(Directive 1): In the mail bag text, which kinds of union members does the union protect?

(Study text):
···

Q: With being on the forefront of online distribution…?

September 2, 2011 by cindy  
Filed under Mail Bag

Q:  With being on the forefront of online distribution, has SAG (Screen Actor’s Guild) or any other unions dealt with the possibility of trying to control their investments online?  Do the Unions have anything set up now for online distribution deals such as pay per click?

Andy H., Lincoln Nebraska

Most unions have created contracts that work with productions specific for online distribution. They are each different and can be a bit confusing or non-solid, if you will. Meaning, the online distribution world is so new and so much like the wild-wild west that everyone is still just trying to figure it out.  They are continuing to update the contracts as they go so if you are going to shoot something with the union for online distribution, make sure you do your research, talk to as many people as you can and be as educated on the process as possible.  Each union has a website so make sure to check those out.

As for the unions having deals where they make money from online distribution, that is not the unions’ purpose.  The union is there to protect their members be it actors, directors, crew members.  So, they are not allowed to be a part of the distribution process other than to make sure their members are getting their share of the residual income from the distribution deals the studios and producers set up.

Q: If you’re a writer/producer what’s the first hire you should make in terms of getting a project financed and started?

August 23, 2011 by cindy  
Filed under Mail Bag

Q: If you’re a writer/producer what’s the first hire you should make in terms of getting a project financed and started?

···

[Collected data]
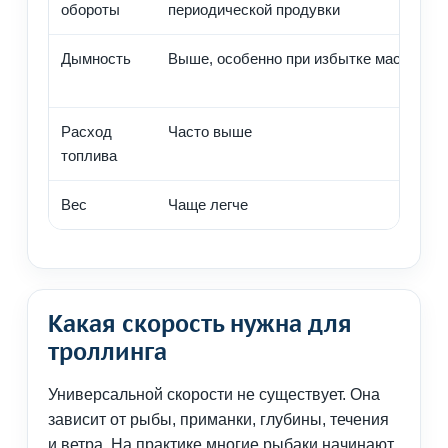
обороты
периодической продувки
Дымность
Выше, особенно при избытке масла
Расход
Часто выше
топлива
Вес
Чаще легче
Какая скорость нужна для
троллинга
Универсальной скорости не существует. Она
зависит от рыбы, приманки, глубины, течения
и ветра. На практике многие рыбаки начинают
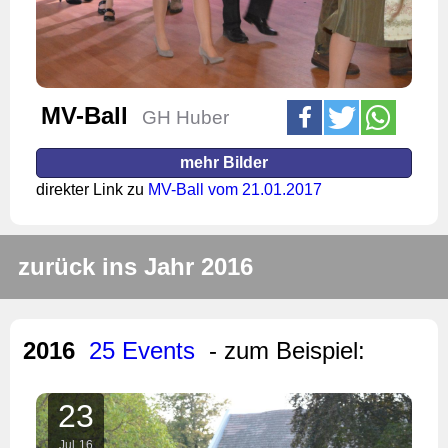
MV-Ball
GH Huber
mehr Bilder
direkter Link zu
MV-Ball vom 21.01.2017
zurück ins Jahr 2016
2016
25 Events
- zum Beispiel:
23
Jul
16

···

(Directive 2): Quote the text read from the pages in the collected data word for word, leaving out the pictures.

(Worked solution 1): Actors, directors, and crew members.

(Worked solution 2):
обороты
периодической продувки
Дымность
Выше, особенно при избытке масла
Расход
Часто выше
топлива
Вес
Чаще легче
Какая скорость нужна для
троллинга
Универсальной скорости не существует. Она
зависит от рыбы, приманки, глубины, течения
и ветра. На практике многие рыбаки начинают
MV-Ball
GH Huber
mehr Bilder
direkter Link zu
MV-Ball vom 21.01.2017
zurück ins Jahr 2016
2016
25 Events
- zum Beispiel:
23
Jul
16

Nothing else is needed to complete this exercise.